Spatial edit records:
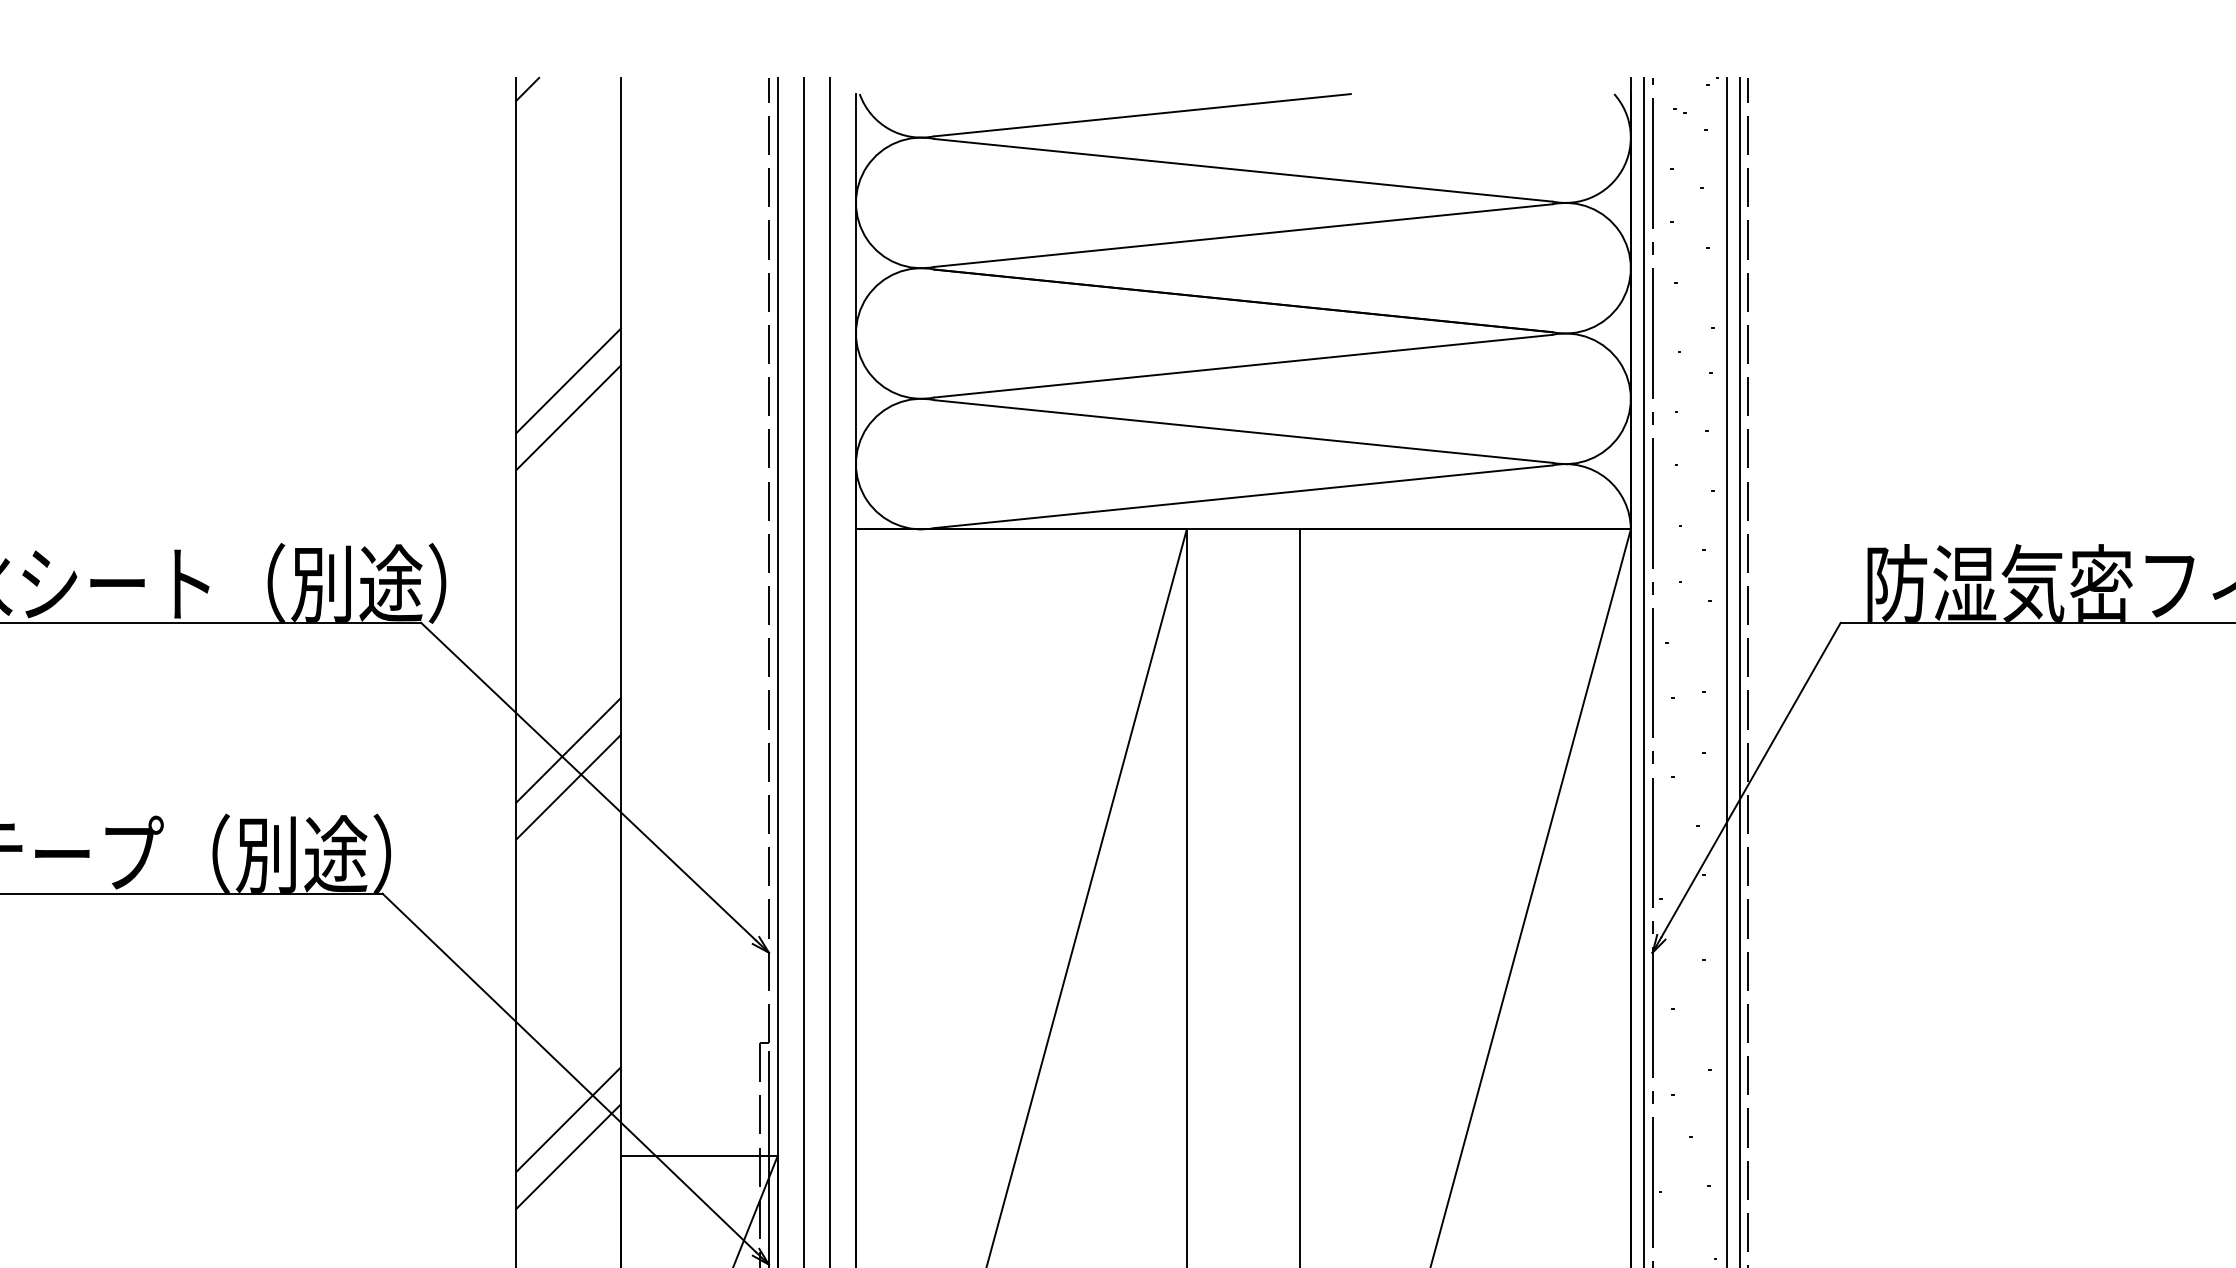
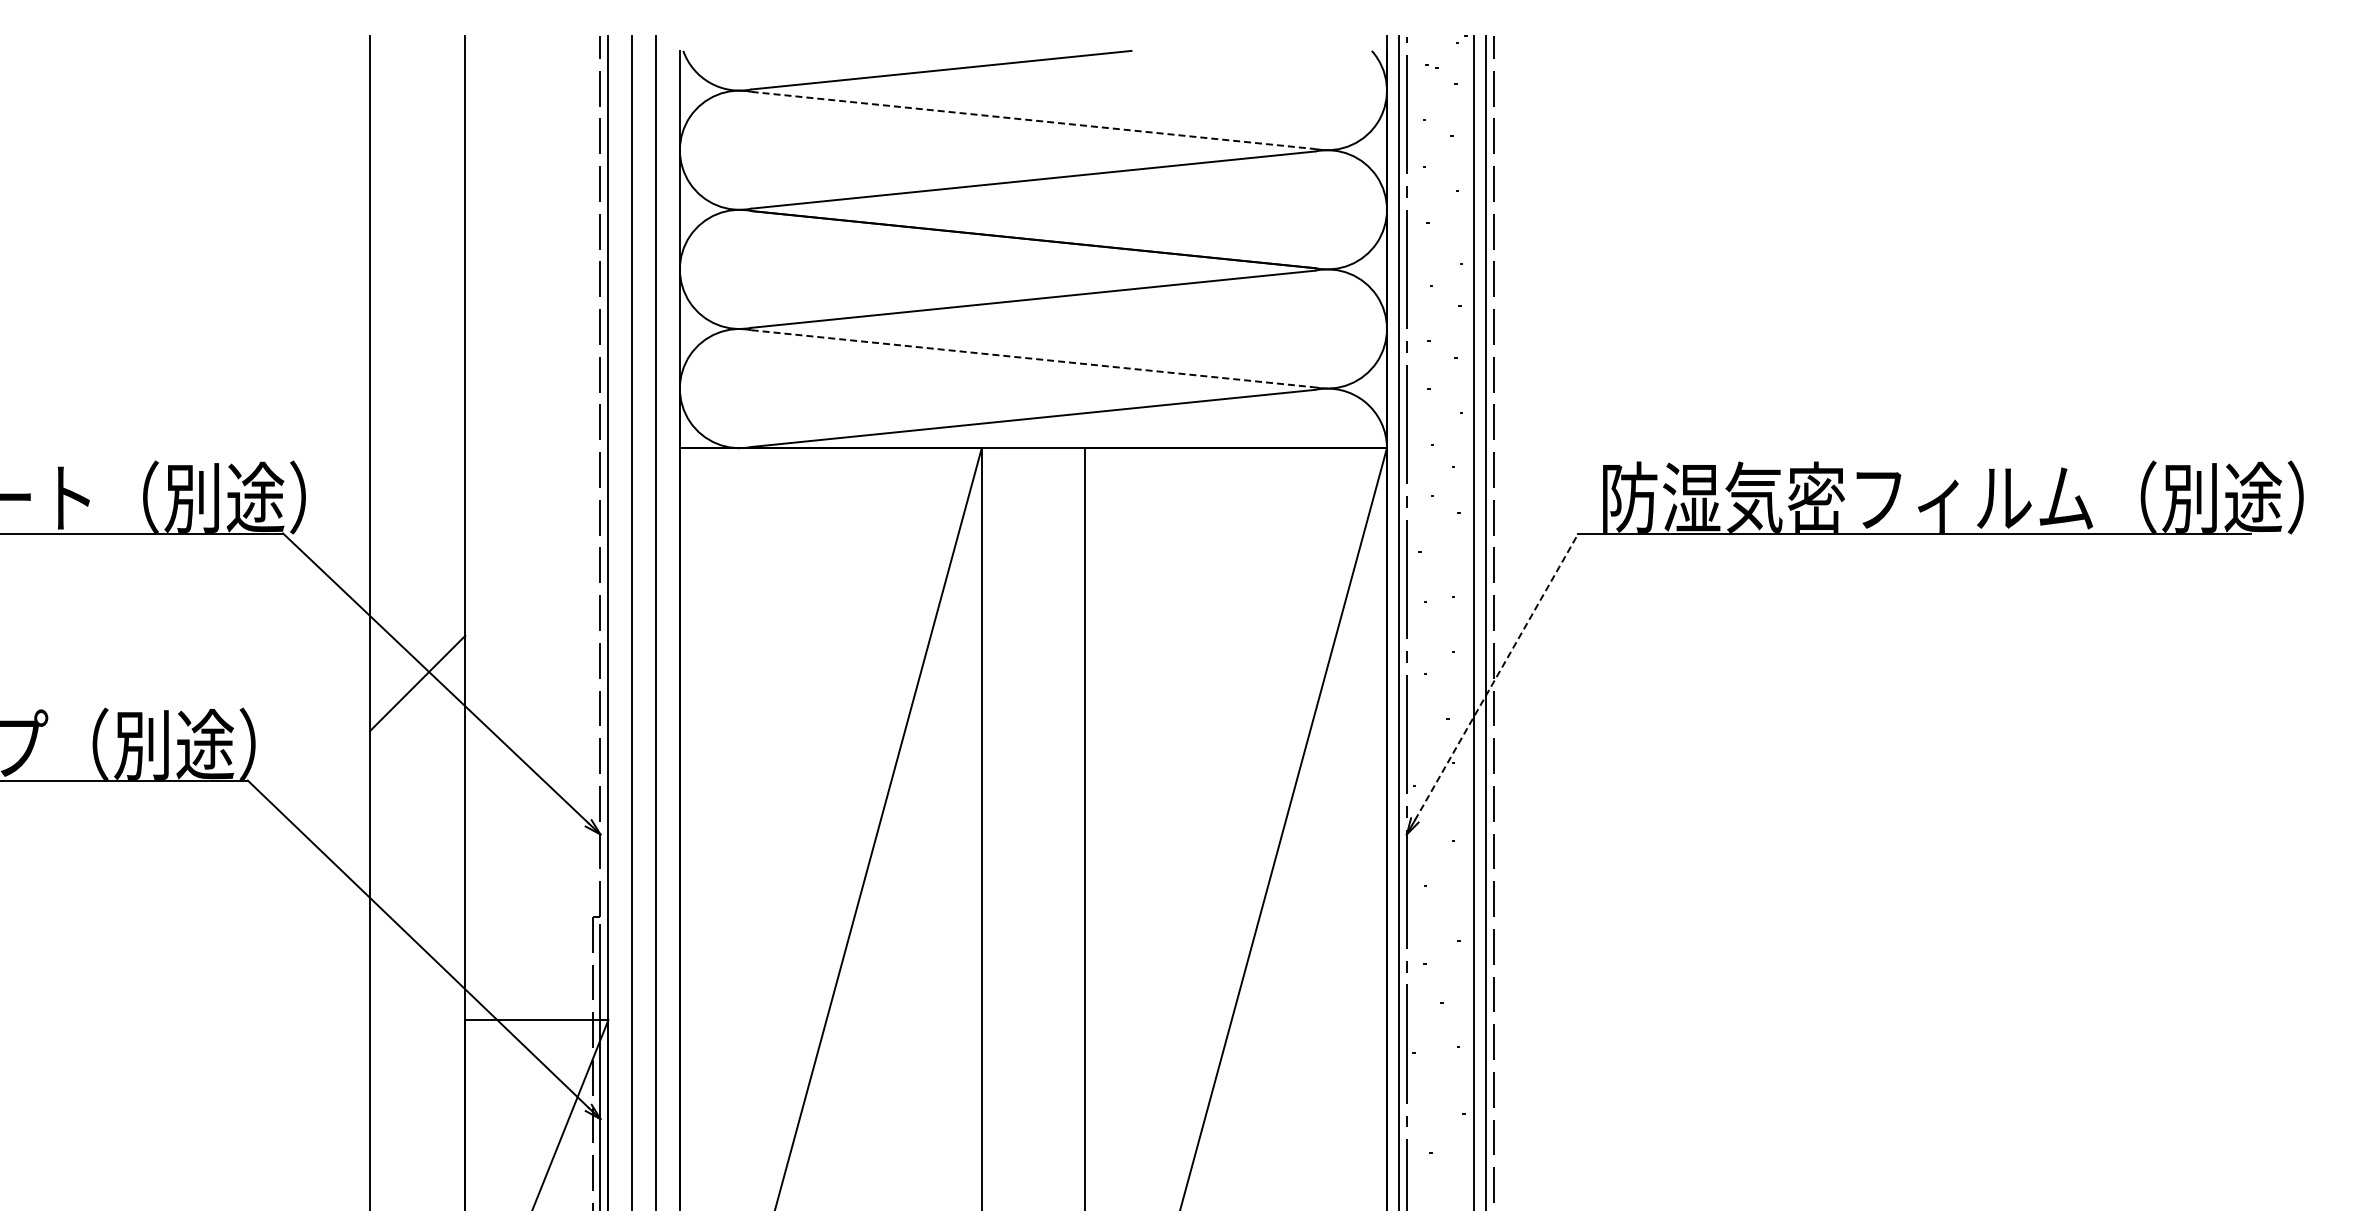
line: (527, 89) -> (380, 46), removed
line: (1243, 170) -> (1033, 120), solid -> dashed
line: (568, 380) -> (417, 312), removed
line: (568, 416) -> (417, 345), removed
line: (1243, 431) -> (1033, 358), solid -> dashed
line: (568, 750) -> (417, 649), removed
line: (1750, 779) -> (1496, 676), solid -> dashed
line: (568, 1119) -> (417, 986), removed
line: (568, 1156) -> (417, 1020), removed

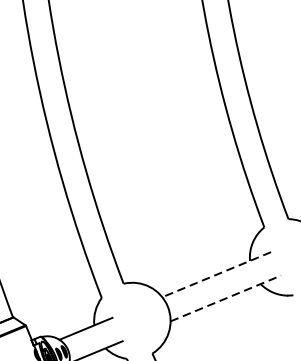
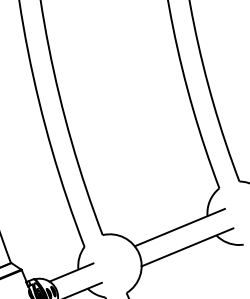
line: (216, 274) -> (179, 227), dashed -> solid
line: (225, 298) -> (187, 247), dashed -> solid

▶ _Work item_:
Your task is an exact transcription of all the data, minus the pictures.

▶ _Output for this exercise_:
line: (527, 89) -> (380, 46), removed
line: (1243, 170) -> (1033, 120), solid -> dashed
line: (568, 380) -> (417, 312), removed
line: (568, 416) -> (417, 345), removed
line: (1243, 431) -> (1033, 358), solid -> dashed
line: (568, 750) -> (417, 649), removed
line: (1750, 779) -> (1496, 676), solid -> dashed
line: (568, 1119) -> (417, 986), removed
line: (568, 1156) -> (417, 1020), removed

line: (216, 274) -> (179, 227), dashed -> solid
line: (225, 298) -> (187, 247), dashed -> solid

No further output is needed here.